Pengelola Bursa Efek Indonesia (BEI) telah mengambil serangkaian langkah strategis guna menahan penurunan Indeks Harga Saham Gabungan (IHSG) yang dipicu oleh kebijakan Donald Trump. Strategi ini mencakup berbagai inovasi dan pengawasan ketat, seperti memungkinkan buyback saham tanpa Rapat Umum Pemegang Saham (RUPS), menyesuaikan batas auto reject bawah (ARB), serta menerapkan trading halt jika diperlukan. Selain itu, rencana jangka panjang juga dikembangkan untuk meningkatkan infrastruktur perdagangan dan likuiditas pasar.
Di samping itu, BEI terus berusaha mendukung produk-produk baru seperti structured waran, ETF, serta mendorong Initial Public Offering (IPO) berkualitas dengan kapitalisasi pasar di atas Rp 3 triliun. Semua langkah ini bertujuan untuk memberikan rasa percaya kepada para investor dan menjaga stabilitas pasar modal nasional dalam jangka waktu yang lebih lama.

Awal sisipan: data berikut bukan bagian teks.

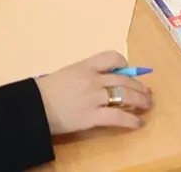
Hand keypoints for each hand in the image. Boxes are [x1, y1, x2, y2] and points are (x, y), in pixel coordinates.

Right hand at [37, 51, 152, 133]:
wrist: (33, 107)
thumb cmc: (46, 90)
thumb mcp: (67, 74)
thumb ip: (84, 75)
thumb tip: (101, 82)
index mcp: (85, 66)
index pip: (112, 57)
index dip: (124, 65)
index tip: (128, 73)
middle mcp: (93, 79)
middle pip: (124, 80)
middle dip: (139, 87)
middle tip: (147, 93)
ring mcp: (94, 98)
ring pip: (125, 96)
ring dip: (140, 101)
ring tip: (147, 106)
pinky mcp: (92, 116)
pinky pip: (117, 117)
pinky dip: (130, 120)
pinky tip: (137, 123)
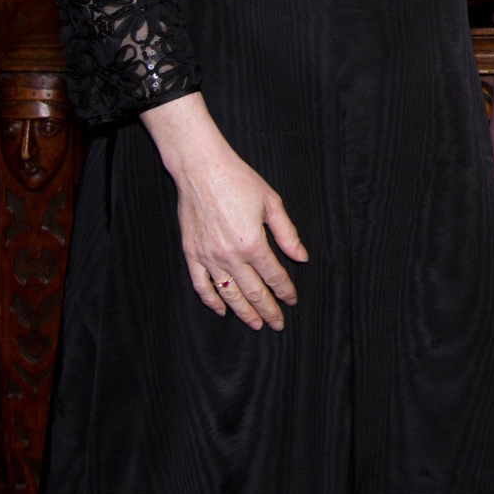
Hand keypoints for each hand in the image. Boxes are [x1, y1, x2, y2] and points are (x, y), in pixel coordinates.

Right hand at [142, 94, 307, 330]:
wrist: (201, 169)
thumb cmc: (238, 181)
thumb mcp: (271, 203)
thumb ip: (287, 234)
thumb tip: (301, 257)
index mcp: (253, 243)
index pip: (274, 276)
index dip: (285, 291)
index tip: (292, 301)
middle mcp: (231, 256)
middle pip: (254, 292)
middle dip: (268, 310)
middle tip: (277, 324)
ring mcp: (209, 257)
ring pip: (229, 294)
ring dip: (244, 312)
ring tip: (255, 324)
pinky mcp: (191, 254)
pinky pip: (201, 285)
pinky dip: (212, 301)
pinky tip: (222, 310)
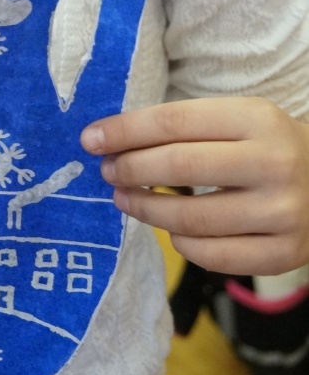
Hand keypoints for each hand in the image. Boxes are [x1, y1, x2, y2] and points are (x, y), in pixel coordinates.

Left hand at [80, 98, 308, 274]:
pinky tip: (170, 228)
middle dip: (130, 169)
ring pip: (191, 218)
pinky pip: (212, 255)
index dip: (125, 131)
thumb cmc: (265, 144)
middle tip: (107, 171)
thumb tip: (110, 140)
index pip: (174, 122)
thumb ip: (183, 127)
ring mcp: (282, 213)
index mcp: (257, 119)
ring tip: (124, 199)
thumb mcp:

Dalam rangka merespons tekanan eksternal dari kebijakan Donald Trump, BEI telah meluncurkan beberapa langkah darurat untuk menjaga stabilitas IHSG. Langkah-langkah tersebut mencakup fleksibilitas pembelian kembali saham atau buyback tanpa harus melalui RUPS, penyesuaian mekanisme auto reject bawah (ARB), dan kemungkinan pemberhentian sementara perdagangan atau trading halt. Tujuannya adalah untuk menghindari gejolak signifikan di pasar saham.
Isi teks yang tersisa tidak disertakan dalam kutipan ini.